* **REQUIREMENT**:
Output the line with "sezonie letnim. Do" and every line below it until the listing ends, exactly as written and with nothing added.

* **PROVIDED INFORMATION**:
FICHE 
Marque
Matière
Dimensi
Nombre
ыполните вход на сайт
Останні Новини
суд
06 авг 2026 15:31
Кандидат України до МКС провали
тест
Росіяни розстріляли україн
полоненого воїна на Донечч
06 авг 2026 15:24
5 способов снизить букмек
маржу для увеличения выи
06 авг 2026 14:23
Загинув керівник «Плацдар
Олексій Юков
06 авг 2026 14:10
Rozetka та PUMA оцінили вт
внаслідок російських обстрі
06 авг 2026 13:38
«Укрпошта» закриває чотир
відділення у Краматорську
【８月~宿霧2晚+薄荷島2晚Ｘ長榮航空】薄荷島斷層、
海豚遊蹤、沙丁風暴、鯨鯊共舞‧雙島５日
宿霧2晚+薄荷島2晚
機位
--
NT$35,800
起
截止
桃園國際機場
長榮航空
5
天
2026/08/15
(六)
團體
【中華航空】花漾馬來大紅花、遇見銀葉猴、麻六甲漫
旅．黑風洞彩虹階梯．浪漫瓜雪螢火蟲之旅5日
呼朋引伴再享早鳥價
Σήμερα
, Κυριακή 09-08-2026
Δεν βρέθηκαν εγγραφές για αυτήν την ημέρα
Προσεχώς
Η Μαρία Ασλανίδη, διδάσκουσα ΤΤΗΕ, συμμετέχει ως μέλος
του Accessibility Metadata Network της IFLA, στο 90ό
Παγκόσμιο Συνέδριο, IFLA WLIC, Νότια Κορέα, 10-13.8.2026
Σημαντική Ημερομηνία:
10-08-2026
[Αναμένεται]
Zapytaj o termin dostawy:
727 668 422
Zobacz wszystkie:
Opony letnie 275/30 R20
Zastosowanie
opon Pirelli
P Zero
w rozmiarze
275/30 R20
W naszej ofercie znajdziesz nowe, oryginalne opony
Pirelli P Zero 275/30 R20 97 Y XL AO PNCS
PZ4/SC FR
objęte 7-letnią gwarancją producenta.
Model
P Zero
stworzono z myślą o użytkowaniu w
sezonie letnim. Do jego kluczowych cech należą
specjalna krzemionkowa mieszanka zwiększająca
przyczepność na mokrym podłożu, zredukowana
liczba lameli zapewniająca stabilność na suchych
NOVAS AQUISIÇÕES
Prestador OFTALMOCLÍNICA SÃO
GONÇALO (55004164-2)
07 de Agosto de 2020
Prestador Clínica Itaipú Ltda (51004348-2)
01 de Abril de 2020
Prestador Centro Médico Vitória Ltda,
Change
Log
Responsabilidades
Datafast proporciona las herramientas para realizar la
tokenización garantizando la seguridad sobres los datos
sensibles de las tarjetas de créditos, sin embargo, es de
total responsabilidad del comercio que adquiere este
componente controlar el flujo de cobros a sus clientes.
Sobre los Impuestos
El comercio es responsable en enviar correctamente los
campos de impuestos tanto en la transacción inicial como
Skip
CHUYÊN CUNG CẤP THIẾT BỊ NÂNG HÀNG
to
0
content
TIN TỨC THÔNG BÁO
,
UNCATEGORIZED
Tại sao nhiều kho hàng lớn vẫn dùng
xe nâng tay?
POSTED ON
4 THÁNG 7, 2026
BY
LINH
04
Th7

* **OUTPUT OF THE EXERCISE**:
sezonie letnim. Do jego kluczowych cech należą
specjalna krzemionkowa mieszanka zwiększająca
przyczepność na mokrym podłożu, zredukowana
liczba lameli zapewniająca stabilność na suchych
NOVAS AQUISIÇÕES
Prestador OFTALMOCLÍNICA SÃO
GONÇALO (55004164-2)
07 de Agosto de 2020
Prestador Clínica Itaipú Ltda (51004348-2)
01 de Abril de 2020
Prestador Centro Médico Vitória Ltda,
Change
Log
Responsabilidades
Datafast proporciona las herramientas para realizar la
tokenización garantizando la seguridad sobres los datos
sensibles de las tarjetas de créditos, sin embargo, es de
total responsabilidad del comercio que adquiere este
componente controlar el flujo de cobros a sus clientes.
Sobre los Impuestos
El comercio es responsable en enviar correctamente los
campos de impuestos tanto en la transacción inicial como
Skip
CHUYÊN CUNG CẤP THIẾT BỊ NÂNG HÀNG
to
0
content
TIN TỨC THÔNG BÁO
,
UNCATEGORIZED
Tại sao nhiều kho hàng lớn vẫn dùng
xe nâng tay?
POSTED ON
4 THÁNG 7, 2026
BY
LINH
04
Th7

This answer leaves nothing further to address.